Der Kläger hatte bereits erstmals im Gründungsjahr 2006 auf die Inanspruchnahme der Kleinunternehmerregelung verzichtet. Die hierdurch ausgelöste fünfjährige Bindungswirkung war bereits Ende 2010 ausgelaufen. Ab da bestand für den Kläger jährlich die Möglichkeit des Widerrufs des Verzichts auf die Steuerbefreiung. Einen Widerruf hat der Kläger jedoch erstmalig für das Streitjahr 2017 mit der Steuererklärung 2017 erklärt.
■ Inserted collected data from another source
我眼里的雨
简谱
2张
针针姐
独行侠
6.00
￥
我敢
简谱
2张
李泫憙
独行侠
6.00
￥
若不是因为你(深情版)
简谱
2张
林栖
Dass der Kläger zwischenzeitlich wegen Überschreitung der Vorjahres-Umsatzgrenze von 17.500 EUR für 2012 und 2013 kein Kleinunternehmer mehr war (und ihm deshalb in diesem Zeitraum keine Option zur Regelbesteuerung bzw. kein Widerrufsrecht zustand), führt entgegen der Auffassung des Finanzamts nicht dazu, dass nach erneutem Eintritt der Kleinunternehmervoraussetzungen aufgrund der Abgabe von Umsatzsteuer-Jahreserklärungen ein Neubeginn der fünfjährigen Bindungsfrist angenommen werden kann.
Hinweis
Beim BFH ist insoweit die Revision anhängig, Az beim BFH XI R 34/19. Betroffene sollten sich auf dieses Verfahren berufen und ein Ruhen ihres eigenen Falles beantragen.
Zum 1.1.2020 wurde durch das "Dritte Bürokratieentlastungegesetz" für Kleinunternehmer die Vorjahres-Umsatzgrenze von 17.500 EUR auf 22.000 EUR angehoben. Kleinunternehmer können also bereits im Jahr 2019 (= Vorjahr) einen Umsatz bis 22.000 EUR erzielen und im Jahre 2020 dennoch die Anwendung der Kleinunternehmerregelung wählen (bei einem voraussichtlichen Umsatz von max. 50.000 EUR für 2020).